──────── Data for review ────────
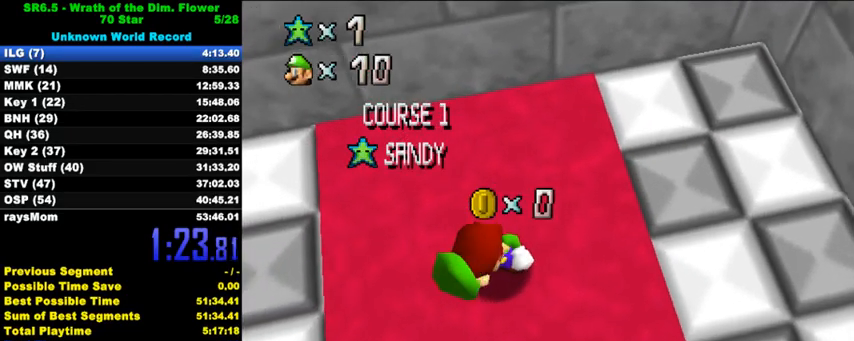
Gameplay with keyboard; each line is a JSON object with the keys held at the frame after it. "events" lists presses ("down") and releases ("up") of "a", "c", "ctrl", "d", "down", "left", "return", "right", "s", "shift", "up", "w", "x" and "y" between this image and that frame as [ms after this image, input, new state], when the widget could be followed in between. No other keys are recorded. Mouse input is not recorded.
{"keys": [], "events": [[233, "down", "down"], [300, "down", "up"], [367, "down", "down"], [433, "down", "up"]]}
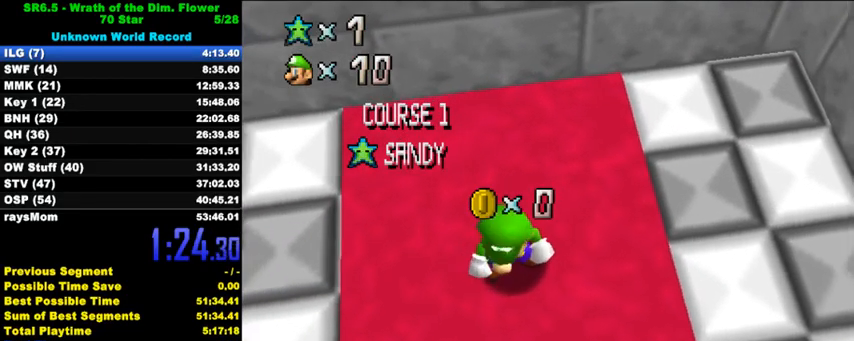
{"keys": [], "events": [[67, "down", "down"], [100, "down", "up"], [167, "down", "down"], [200, "down", "up"], [267, "down", "down"], [300, "down", "up"], [367, "down", "down"], [400, "down", "up"], [467, "down", "down"], [500, "down", "up"]]}
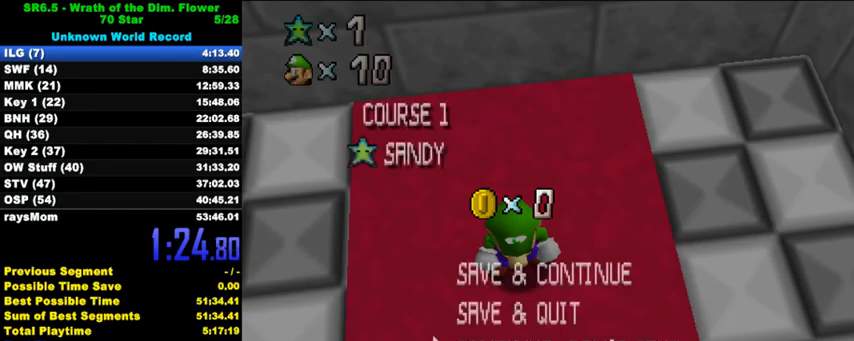
{"keys": ["shift", "up"], "events": [[33, "down", "down"], [67, "down", "up"], [100, "shift", "down"], [200, "shift", "up"], [233, "up", "down"], [300, "shift", "down"]]}
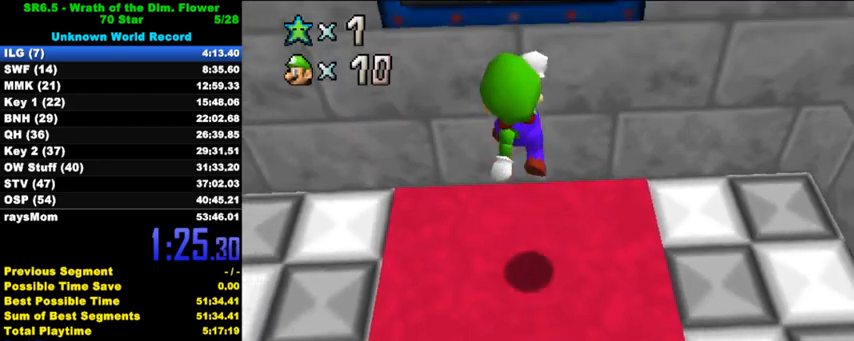
{"keys": ["up"], "events": [[167, "ctrl", "down"], [433, "ctrl", "up"], [433, "shift", "up"]]}
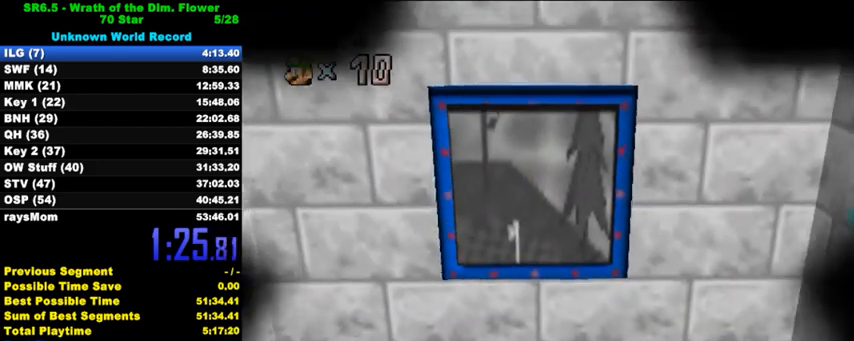
{"keys": [], "events": [[133, "up", "up"]]}
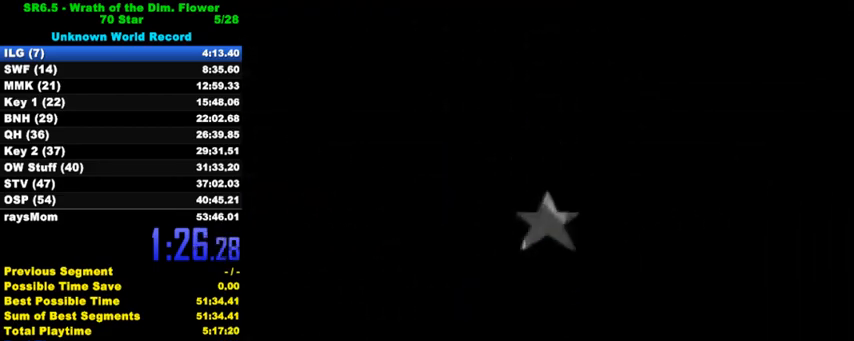
{"keys": ["ctrl", "shift"], "events": [[67, "ctrl", "down"], [67, "shift", "down"], [200, "ctrl", "up"], [200, "shift", "up"], [300, "ctrl", "down"], [300, "shift", "down"], [400, "ctrl", "up"], [400, "shift", "up"], [467, "ctrl", "down"], [467, "shift", "down"]]}
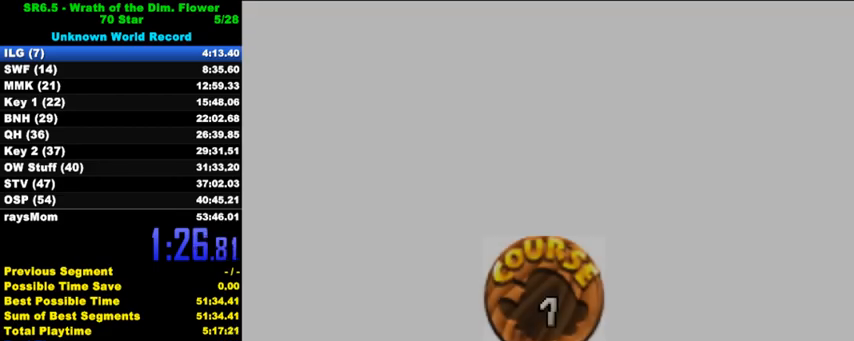
{"keys": ["ctrl", "shift"], "events": [[33, "shift", "up"], [67, "ctrl", "up"], [133, "ctrl", "down"], [133, "shift", "down"], [233, "ctrl", "up"], [233, "shift", "up"], [300, "ctrl", "down"], [300, "shift", "down"], [367, "shift", "up"], [400, "ctrl", "up"], [467, "ctrl", "down"], [467, "shift", "down"]]}
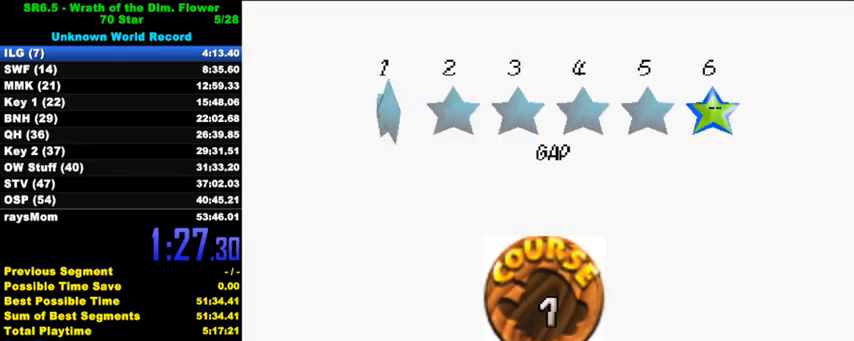
{"keys": ["ctrl", "shift"], "events": [[33, "ctrl", "up"], [33, "shift", "up"], [100, "shift", "down"], [133, "ctrl", "down"], [200, "ctrl", "up"], [200, "shift", "up"], [267, "ctrl", "down"], [267, "shift", "down"], [333, "ctrl", "up"], [333, "shift", "up"], [433, "ctrl", "down"], [433, "shift", "down"]]}
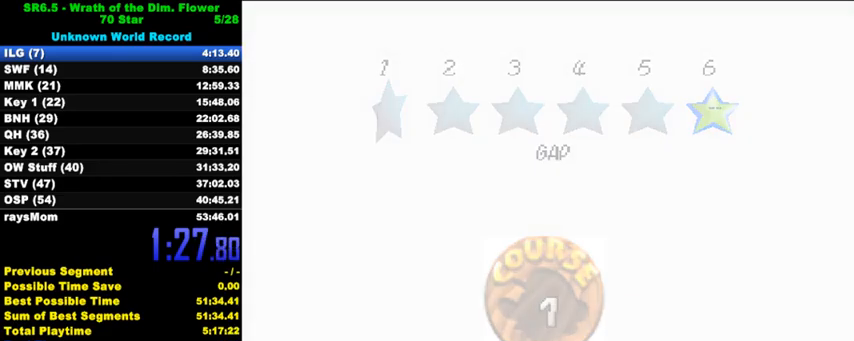
{"keys": ["a", "c", "s"], "events": [[67, "ctrl", "up"], [100, "shift", "up"], [433, "c", "down"], [500, "a", "down"], [500, "s", "down"]]}
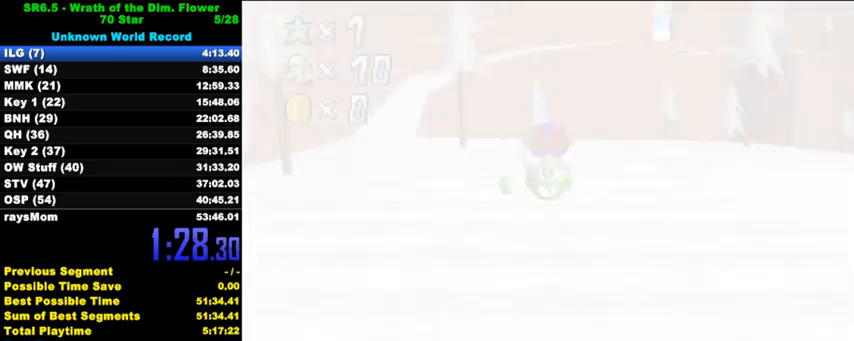
{"keys": ["c"], "events": [[100, "c", "up"], [133, "a", "up"], [133, "s", "up"], [200, "a", "down"], [200, "s", "down"], [267, "s", "up"], [300, "a", "up"], [500, "c", "down"]]}
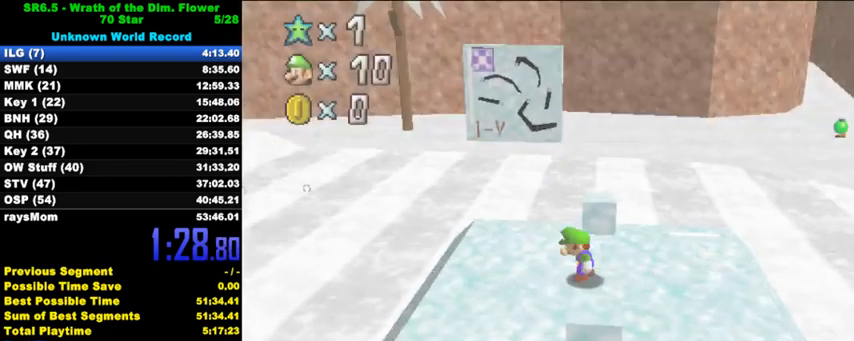
{"keys": ["right", "up"], "events": [[33, "s", "down"], [167, "c", "up"], [167, "s", "up"], [200, "right", "down"], [233, "up", "down"]]}
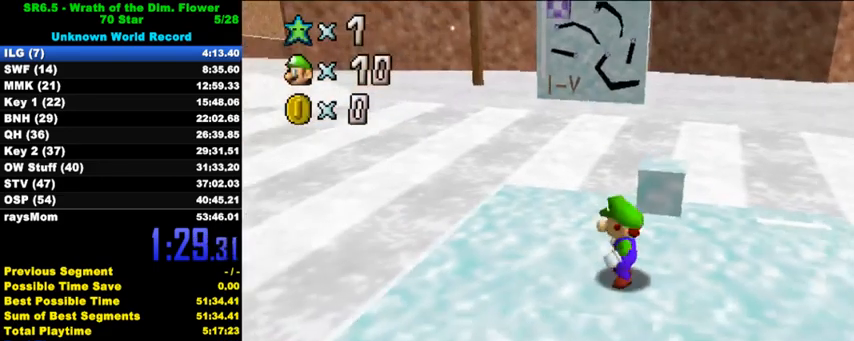
{"keys": ["right", "shift", "up"], "events": [[233, "shift", "down"]]}
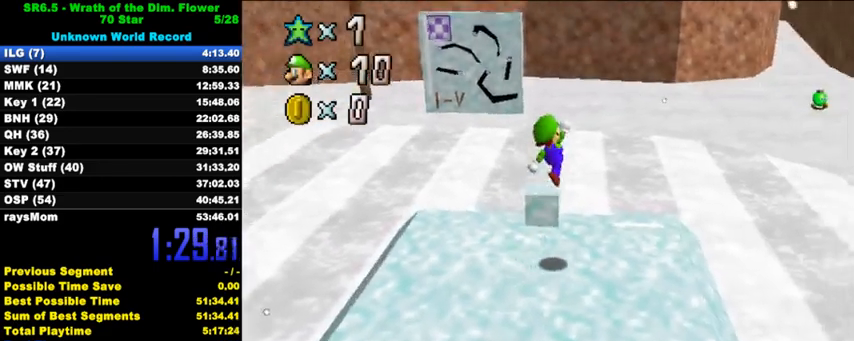
{"keys": ["ctrl", "up"], "events": [[233, "shift", "up"], [433, "ctrl", "down"], [433, "right", "up"]]}
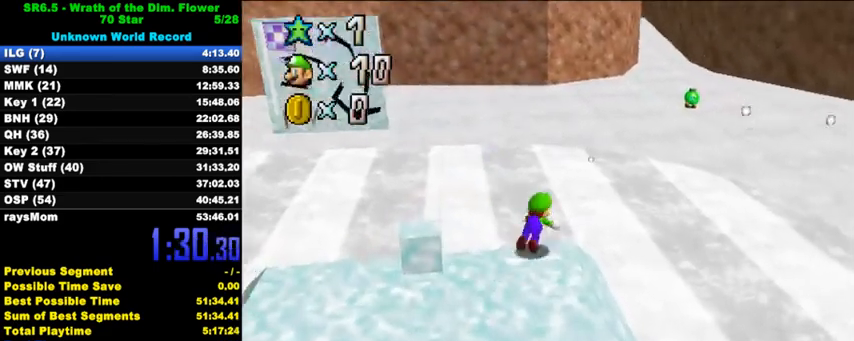
{"keys": ["right", "up"], "events": [[67, "ctrl", "up"], [100, "ctrl", "down"], [167, "right", "down"], [167, "shift", "down"], [367, "ctrl", "up"], [367, "shift", "up"]]}
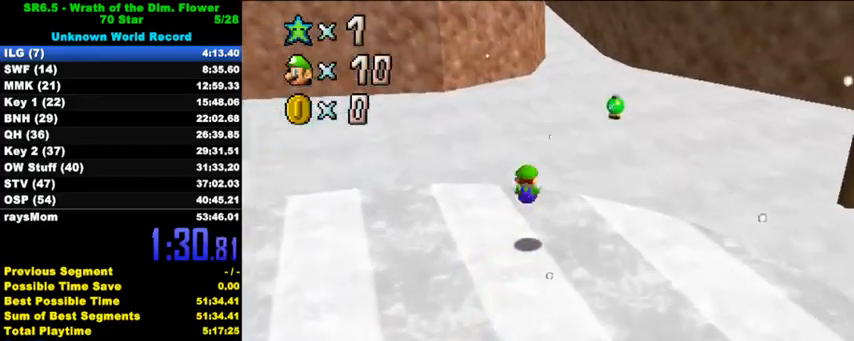
{"keys": ["ctrl", "shift", "up"], "events": [[100, "right", "up"], [233, "ctrl", "down"], [233, "shift", "down"]]}
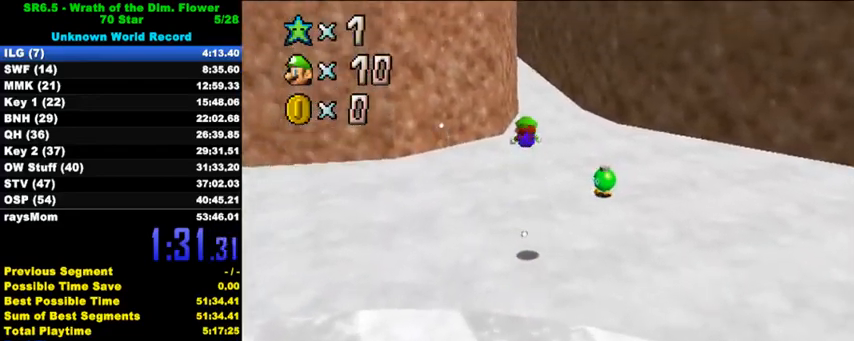
{"keys": ["up"], "events": [[33, "ctrl", "up"], [33, "shift", "up"], [267, "c", "down"], [300, "s", "down"], [400, "c", "up"], [433, "s", "up"]]}
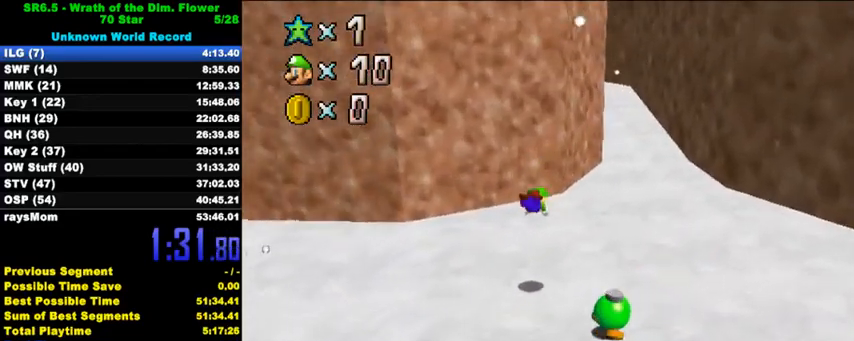
{"keys": ["right", "up"], "events": [[133, "right", "down"], [167, "ctrl", "down"], [200, "shift", "down"], [433, "shift", "up"], [467, "ctrl", "up"]]}
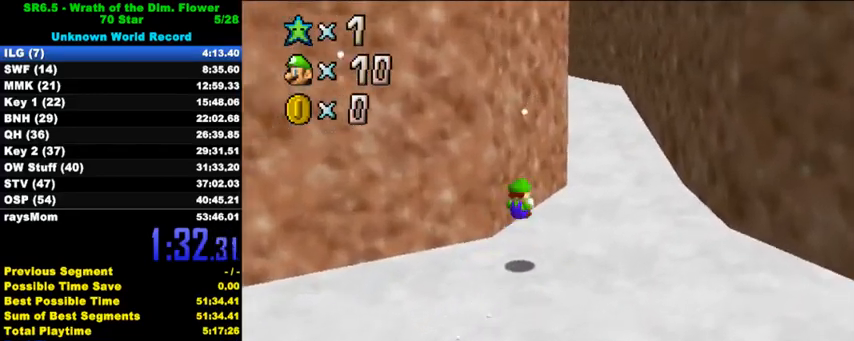
{"keys": ["right", "up"], "events": []}
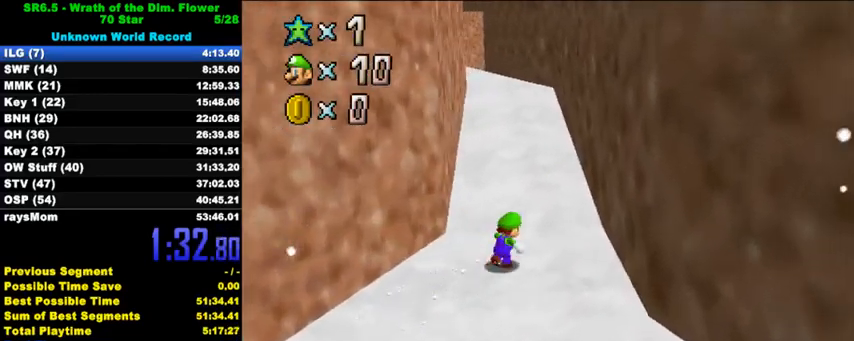
{"keys": ["left", "shift", "up"], "events": [[167, "left", "down"], [167, "right", "up"], [167, "up", "up"], [267, "shift", "down"], [300, "up", "down"]]}
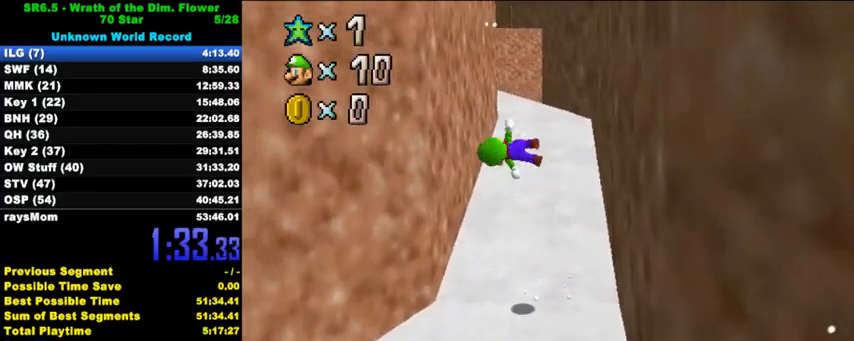
{"keys": ["right", "shift", "up"], "events": [[367, "shift", "up"], [433, "left", "up"], [433, "right", "down"], [467, "shift", "down"]]}
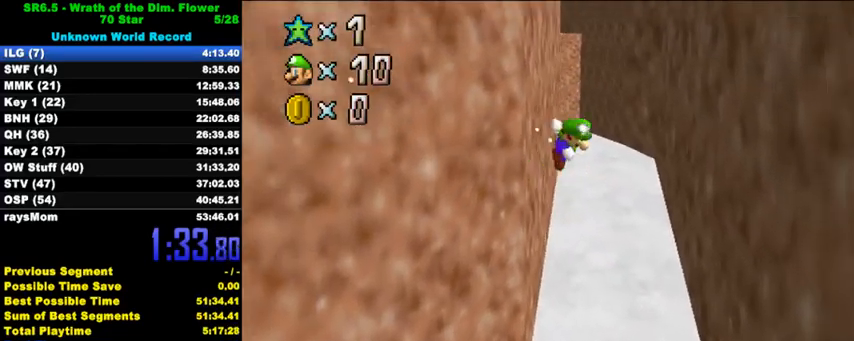
{"keys": ["left", "shift", "up"], "events": [[400, "shift", "up"], [433, "left", "down"], [433, "right", "up"], [467, "shift", "down"]]}
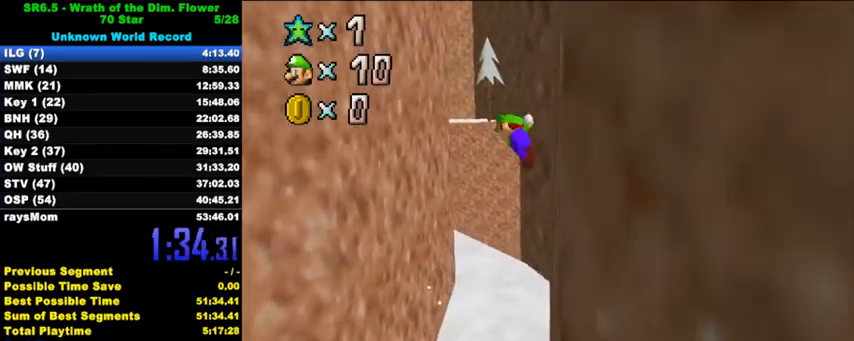
{"keys": ["right", "shift"], "events": [[367, "shift", "up"], [467, "left", "up"], [467, "right", "down"], [467, "shift", "down"], [467, "up", "up"]]}
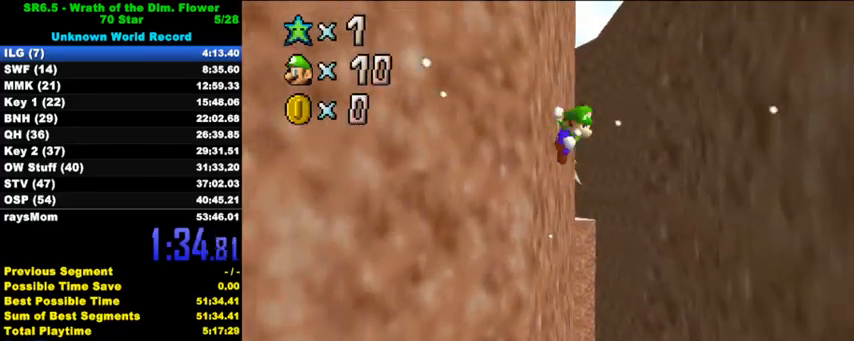
{"keys": ["left", "shift", "up"], "events": [[33, "up", "down"], [367, "shift", "up"], [400, "up", "up"], [433, "right", "up"], [467, "left", "down"], [467, "shift", "down"], [500, "up", "down"]]}
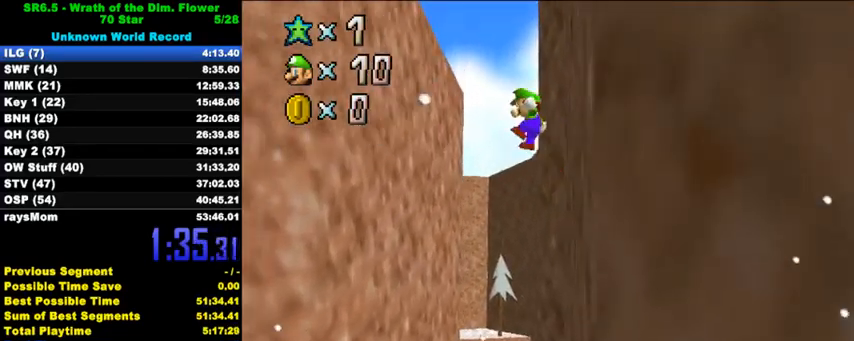
{"keys": ["right", "shift"], "events": [[367, "shift", "up"], [400, "up", "up"], [433, "right", "down"], [433, "shift", "down"], [467, "left", "up"]]}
────────
__Exercise directions__
Omit every picture, then write out the entries above exactly.

__Task response__
Gameplay with keyboard; each line is a JSON object with the keys held at the frame after it. "events" lists presses ("down") and releases ("up") of "a", "c", "ctrl", "d", "down", "left", "return", "right", "s", "shift", "up", "w", "x" and "y" between this image and that frame as [ms after this image, input, new state], when the widget could be followed in between. No other keys are recorded. Mouse input is not recorded.
{"keys": [], "events": [[233, "down", "down"], [300, "down", "up"], [367, "down", "down"], [433, "down", "up"]]}
{"keys": [], "events": [[67, "down", "down"], [100, "down", "up"], [167, "down", "down"], [200, "down", "up"], [267, "down", "down"], [300, "down", "up"], [367, "down", "down"], [400, "down", "up"], [467, "down", "down"], [500, "down", "up"]]}
{"keys": ["shift", "up"], "events": [[33, "down", "down"], [67, "down", "up"], [100, "shift", "down"], [200, "shift", "up"], [233, "up", "down"], [300, "shift", "down"]]}
{"keys": ["up"], "events": [[167, "ctrl", "down"], [433, "ctrl", "up"], [433, "shift", "up"]]}
{"keys": [], "events": [[133, "up", "up"]]}
{"keys": ["ctrl", "shift"], "events": [[67, "ctrl", "down"], [67, "shift", "down"], [200, "ctrl", "up"], [200, "shift", "up"], [300, "ctrl", "down"], [300, "shift", "down"], [400, "ctrl", "up"], [400, "shift", "up"], [467, "ctrl", "down"], [467, "shift", "down"]]}
{"keys": ["ctrl", "shift"], "events": [[33, "shift", "up"], [67, "ctrl", "up"], [133, "ctrl", "down"], [133, "shift", "down"], [233, "ctrl", "up"], [233, "shift", "up"], [300, "ctrl", "down"], [300, "shift", "down"], [367, "shift", "up"], [400, "ctrl", "up"], [467, "ctrl", "down"], [467, "shift", "down"]]}
{"keys": ["ctrl", "shift"], "events": [[33, "ctrl", "up"], [33, "shift", "up"], [100, "shift", "down"], [133, "ctrl", "down"], [200, "ctrl", "up"], [200, "shift", "up"], [267, "ctrl", "down"], [267, "shift", "down"], [333, "ctrl", "up"], [333, "shift", "up"], [433, "ctrl", "down"], [433, "shift", "down"]]}
{"keys": ["a", "c", "s"], "events": [[67, "ctrl", "up"], [100, "shift", "up"], [433, "c", "down"], [500, "a", "down"], [500, "s", "down"]]}
{"keys": ["c"], "events": [[100, "c", "up"], [133, "a", "up"], [133, "s", "up"], [200, "a", "down"], [200, "s", "down"], [267, "s", "up"], [300, "a", "up"], [500, "c", "down"]]}
{"keys": ["right", "up"], "events": [[33, "s", "down"], [167, "c", "up"], [167, "s", "up"], [200, "right", "down"], [233, "up", "down"]]}
{"keys": ["right", "shift", "up"], "events": [[233, "shift", "down"]]}
{"keys": ["ctrl", "up"], "events": [[233, "shift", "up"], [433, "ctrl", "down"], [433, "right", "up"]]}
{"keys": ["right", "up"], "events": [[67, "ctrl", "up"], [100, "ctrl", "down"], [167, "right", "down"], [167, "shift", "down"], [367, "ctrl", "up"], [367, "shift", "up"]]}
{"keys": ["ctrl", "shift", "up"], "events": [[100, "right", "up"], [233, "ctrl", "down"], [233, "shift", "down"]]}
{"keys": ["up"], "events": [[33, "ctrl", "up"], [33, "shift", "up"], [267, "c", "down"], [300, "s", "down"], [400, "c", "up"], [433, "s", "up"]]}
{"keys": ["right", "up"], "events": [[133, "right", "down"], [167, "ctrl", "down"], [200, "shift", "down"], [433, "shift", "up"], [467, "ctrl", "up"]]}
{"keys": ["right", "up"], "events": []}
{"keys": ["left", "shift", "up"], "events": [[167, "left", "down"], [167, "right", "up"], [167, "up", "up"], [267, "shift", "down"], [300, "up", "down"]]}
{"keys": ["right", "shift", "up"], "events": [[367, "shift", "up"], [433, "left", "up"], [433, "right", "down"], [467, "shift", "down"]]}
{"keys": ["left", "shift", "up"], "events": [[400, "shift", "up"], [433, "left", "down"], [433, "right", "up"], [467, "shift", "down"]]}
{"keys": ["right", "shift"], "events": [[367, "shift", "up"], [467, "left", "up"], [467, "right", "down"], [467, "shift", "down"], [467, "up", "up"]]}
{"keys": ["left", "shift", "up"], "events": [[33, "up", "down"], [367, "shift", "up"], [400, "up", "up"], [433, "right", "up"], [467, "left", "down"], [467, "shift", "down"], [500, "up", "down"]]}
{"keys": ["right", "shift"], "events": [[367, "shift", "up"], [400, "up", "up"], [433, "right", "down"], [433, "shift", "down"], [467, "left", "up"]]}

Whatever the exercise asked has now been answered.